(Beginning of SOURCE INFORMATION)
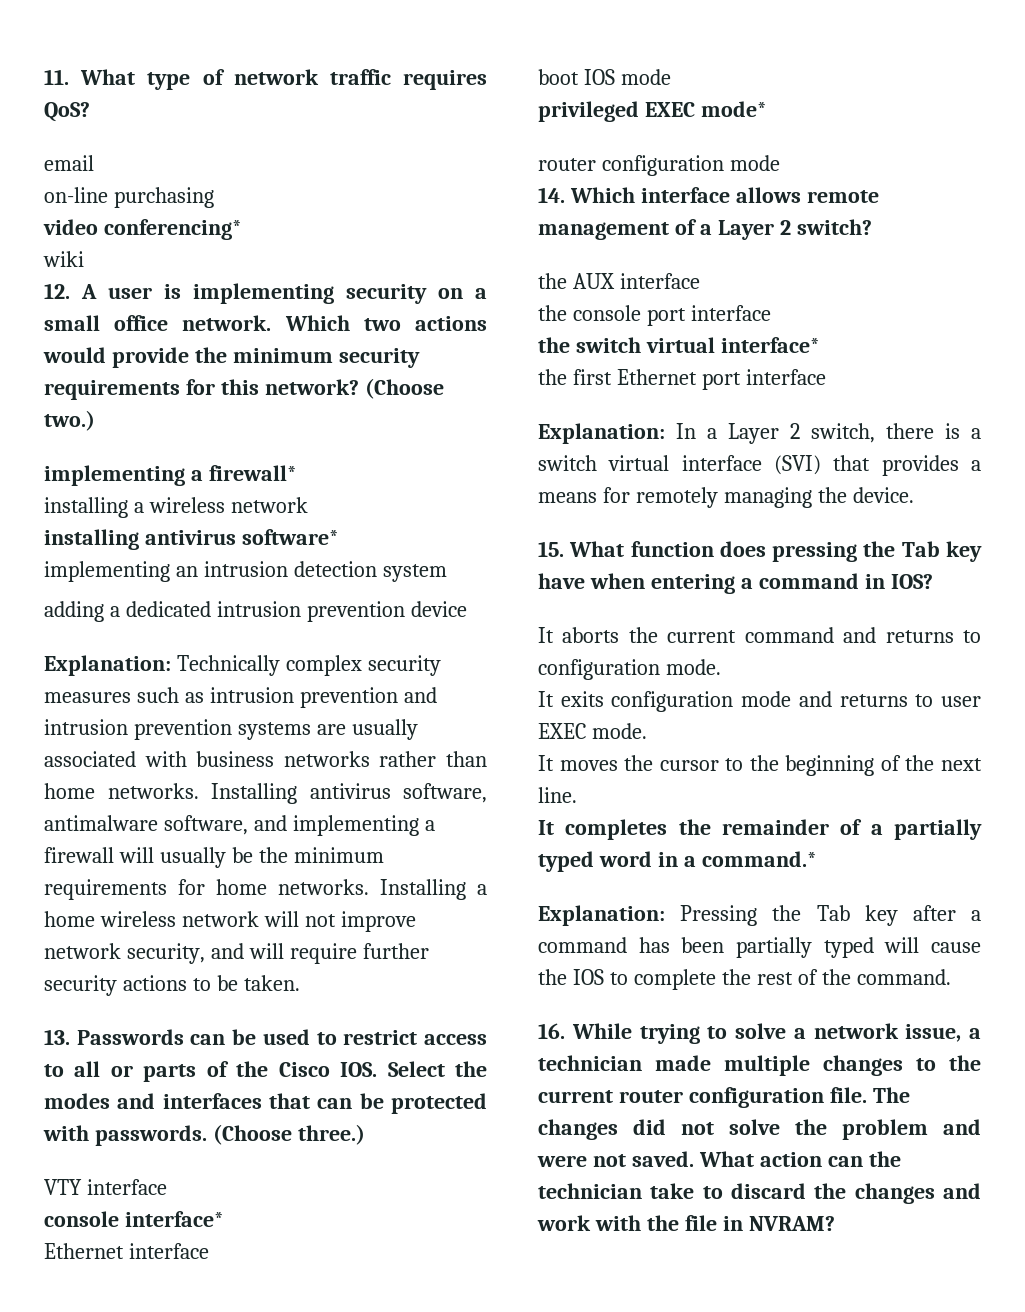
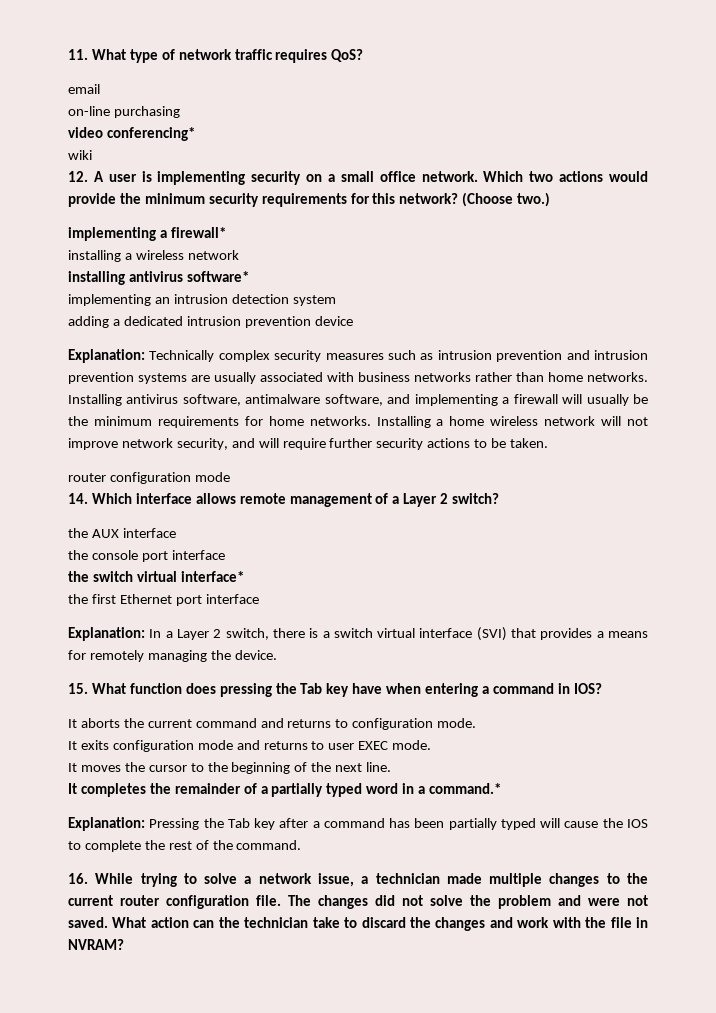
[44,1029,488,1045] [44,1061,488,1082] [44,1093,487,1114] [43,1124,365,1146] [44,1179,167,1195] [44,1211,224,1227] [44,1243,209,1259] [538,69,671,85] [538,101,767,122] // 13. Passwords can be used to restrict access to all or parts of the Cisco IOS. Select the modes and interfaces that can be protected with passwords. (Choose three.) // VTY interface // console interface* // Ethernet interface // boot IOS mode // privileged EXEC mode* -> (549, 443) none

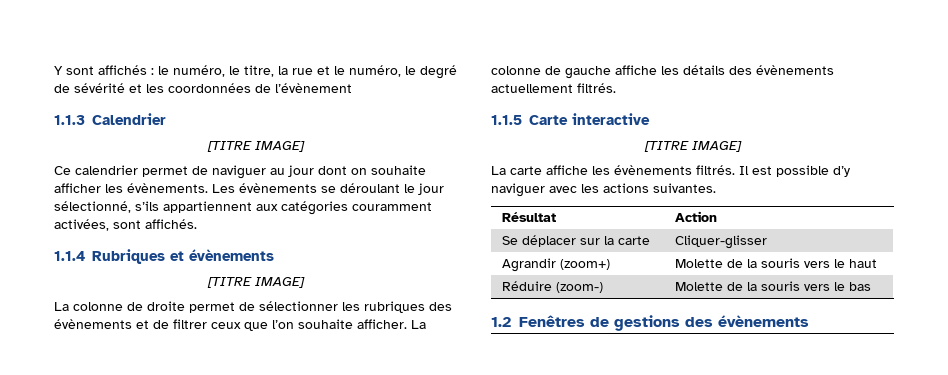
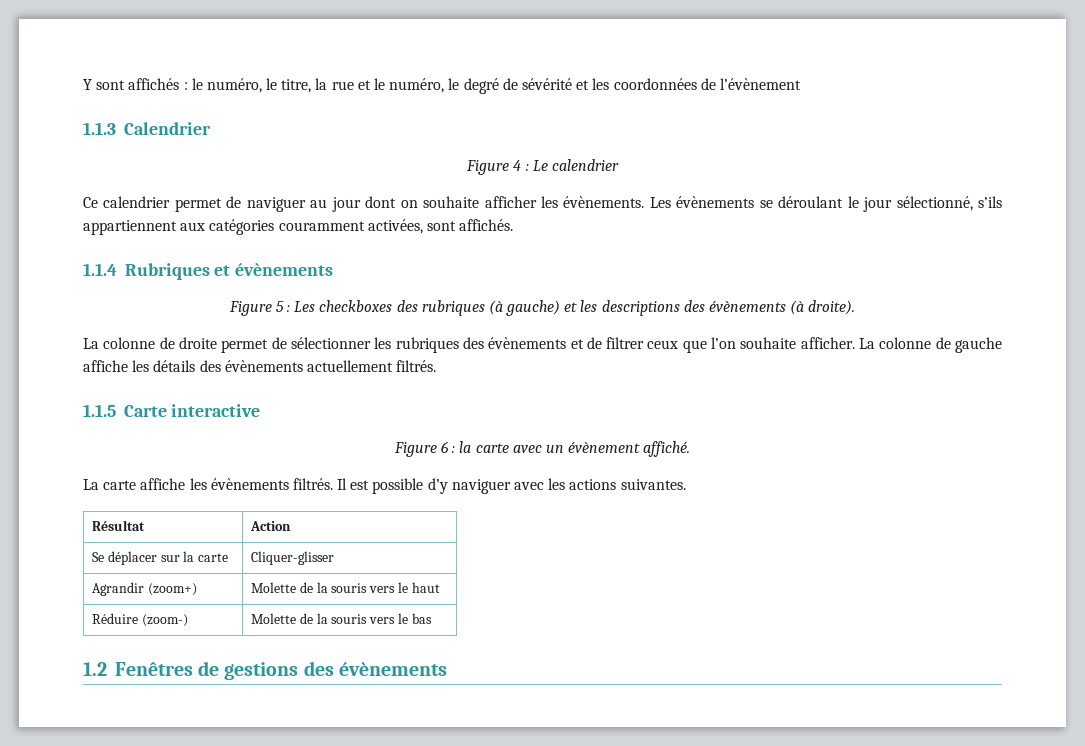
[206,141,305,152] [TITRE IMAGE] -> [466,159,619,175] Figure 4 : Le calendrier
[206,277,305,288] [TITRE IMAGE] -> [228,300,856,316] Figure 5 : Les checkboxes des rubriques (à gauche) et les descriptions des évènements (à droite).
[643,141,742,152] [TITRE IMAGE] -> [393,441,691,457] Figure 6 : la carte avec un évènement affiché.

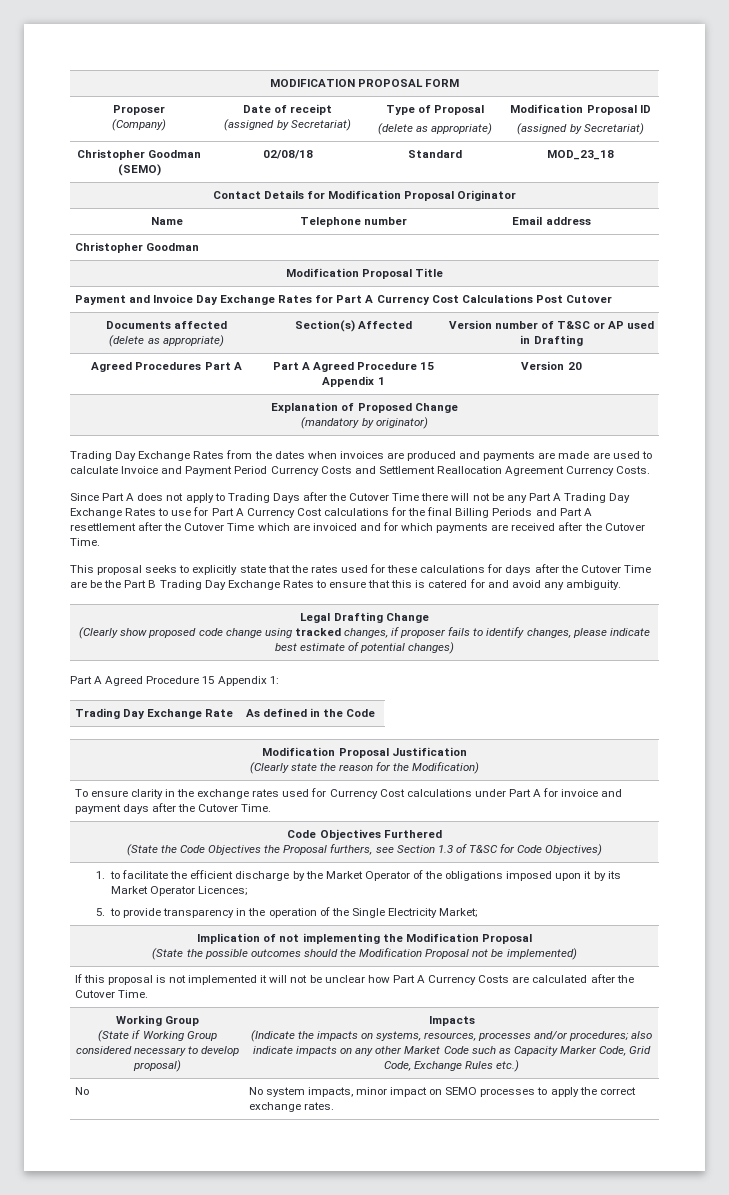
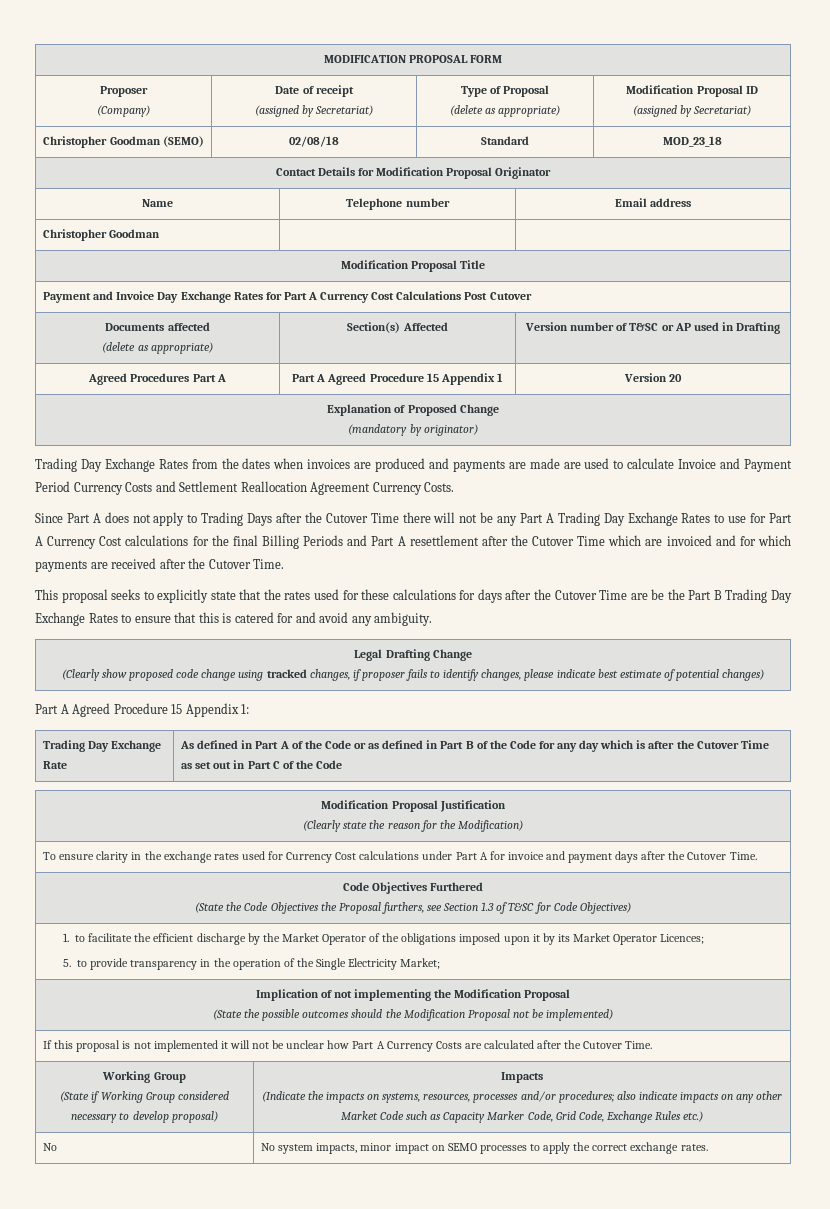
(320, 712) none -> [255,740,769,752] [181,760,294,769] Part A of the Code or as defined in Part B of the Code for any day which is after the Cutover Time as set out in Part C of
(End of SOURCE INFORMATION)
WHAT YOU NEED TO DO: Repeat each line above exactly as it reads, omitting any pictures.

SOLUTION BELOW:
[44,1029,488,1045] [44,1061,488,1082] [44,1093,487,1114] [43,1124,365,1146] [44,1179,167,1195] [44,1211,224,1227] [44,1243,209,1259] [538,69,671,85] [538,101,767,122] // 13. Passwords can be used to restrict access to all or parts of the Cisco IOS. Select the modes and interfaces that can be protected with passwords. (Choose three.) // VTY interface // console interface* // Ethernet interface // boot IOS mode // privileged EXEC mode* -> (549, 443) none

[206,141,305,152] [TITRE IMAGE] -> [466,159,619,175] Figure 4 : Le calendrier
[206,277,305,288] [TITRE IMAGE] -> [228,300,856,316] Figure 5 : Les checkboxes des rubriques (à gauche) et les descriptions des évènements (à droite).
[643,141,742,152] [TITRE IMAGE] -> [393,441,691,457] Figure 6 : la carte avec un évènement affiché.

(320, 712) none -> [255,740,769,752] [181,760,294,769] Part A of the Code or as defined in Part B of the Code for any day which is after the Cutover Time as set out in Part C of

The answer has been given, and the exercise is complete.